You can learn more about hardware retirement from a previous blog post,
see: https://techblog.web.cern.ch/techblog/post/we-live-migrated-900-vms/
### Linux kernel upgrades
One of the challenges that we face in the Cloud Infrastructure is to keep the compute nodes Linux kernel up to date without disrupting the hosted instances. A Linux kernel upgrade requires a system reboot (when not running a Linux kernel live patching solution) which is a very disruptive intervention for a compute node running production workloads.
Currently, we have compute nodes with uptimes of 3 years and more, meaning that the Linux kernel wasn’t upgraded during all this period. Even if this can have some security implications, it is a trade off between security and disruption to our cloud users.
In the past we already rebooted all the compute nodes of the Cloud Infrastructure with a very short notice (remember Spectre/Meltdown? - https://techblog.web.cern.ch/techblog/post/keep-calm-and-reboot-patching-recent/).

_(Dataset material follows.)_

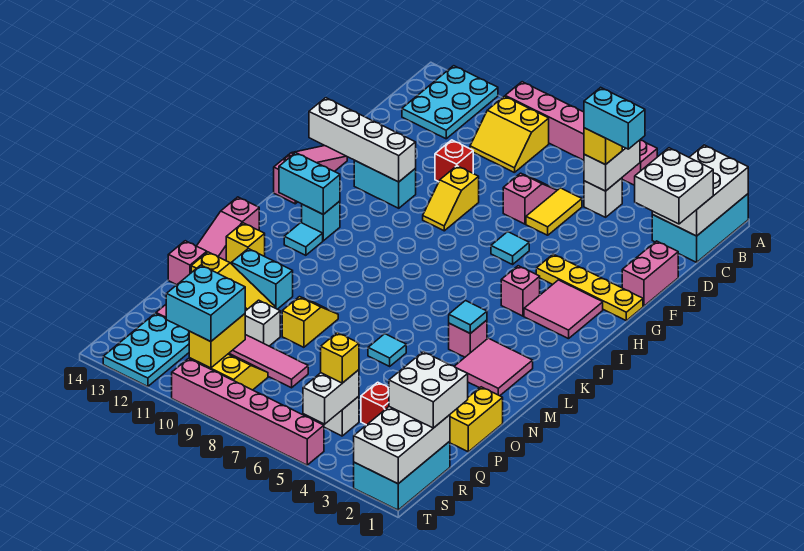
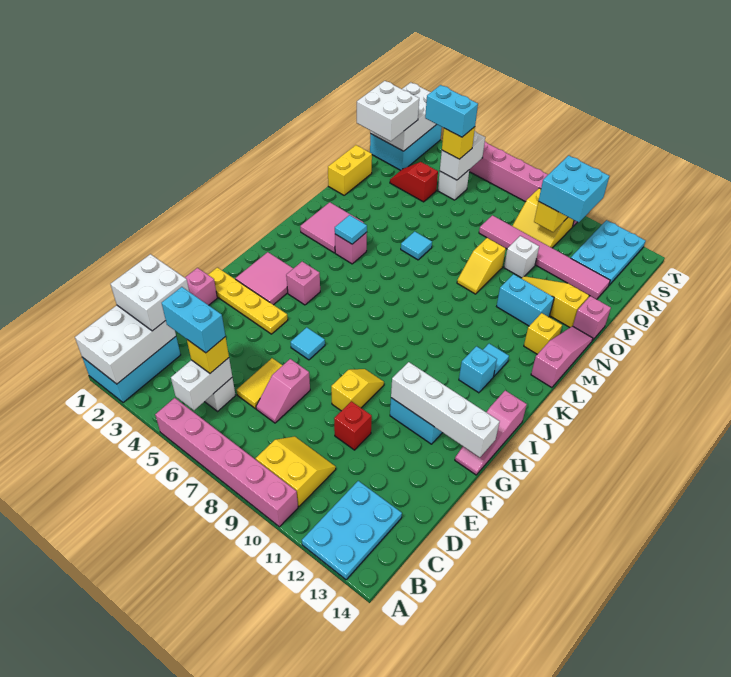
cyan 1x2 brick [279,153,340,214] -> cyan 1x2 brick moved to [425,85,478,137]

However, we have been avoiding doing this complex operation frequently.
To overcome this issue we developed a small tool that allows us to live migrate the instances of a compute node and reboot it! Then repeat the same process in another one… This cycle can take weeks to finish in our large cells, but it has proven that we can safely upgrade the Linux kernel of the Cloud Infrastructure compute nodes without any instance disruption.
We call it the “migration cycle” tool.
In fact this tool is now the migration orchestration backend for all the operations that require live migration of instances.
## Migration Cycle
The “migration cycle” tool comes from the need to easily orchestrate the live migration of thousands of instances with minimal effort for the cloud operators. OpenStack Nova allows to liv- migrate individual instances, however there are a lot of different operations that are particular to a deployment before and after a live-migration. The migration cycle tool implements the CERN operation logic to automate the live-migration of instances.

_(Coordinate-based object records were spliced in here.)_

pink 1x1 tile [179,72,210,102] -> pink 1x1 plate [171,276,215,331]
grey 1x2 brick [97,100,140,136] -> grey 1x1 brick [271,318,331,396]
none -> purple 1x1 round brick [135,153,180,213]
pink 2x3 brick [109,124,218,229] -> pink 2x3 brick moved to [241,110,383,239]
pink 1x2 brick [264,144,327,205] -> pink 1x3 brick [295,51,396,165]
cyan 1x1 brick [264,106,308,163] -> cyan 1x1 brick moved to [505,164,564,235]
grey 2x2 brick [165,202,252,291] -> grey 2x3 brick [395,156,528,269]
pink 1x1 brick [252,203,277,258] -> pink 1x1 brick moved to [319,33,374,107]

When discussing with several cloud operators we understood that different deployments have different needs. Also, different tools have been used to solve this problem. When we started to look into this problem, OpenStack Mistral was our first option. However, after some initial prototypes using OpenStack Mistral we concluded that we needed a more flexible solution. We decided then to write a python tool that uses the OpenStack API and CERN services APIs to orchestrate all the instance migrations.

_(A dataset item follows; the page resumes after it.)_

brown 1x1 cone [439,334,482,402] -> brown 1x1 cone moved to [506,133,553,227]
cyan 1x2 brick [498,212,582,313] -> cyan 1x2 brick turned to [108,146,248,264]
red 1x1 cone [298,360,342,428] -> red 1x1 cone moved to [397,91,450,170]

It can also be used through a CLI for particular interventions.
For more information about the migration cycle, see the following gitlab repo:
https://gitlab.cern.ch/cloud-infrastructure/migration_cycle
## Conclusion
The CERN Cloud Infrastructure leverages live-migration in several workflows. In this article we discussed the role of instance live-migration in hardware repairs, hardware retirement and Linux kernel upgrades on compute nodes.
The migration cycle tool was developed to ease the live migration orchestration in the CERN Cloud but it can be adapted for any other deployment.
We continue to develop the migration cycle. Our next step is to automatically reinstall the compute nodes with a new operating system after all the instances have been live-migrated. This will help us with the task to upgrade all the compute nodes from CentOS 7 to CentOS 8 Stream.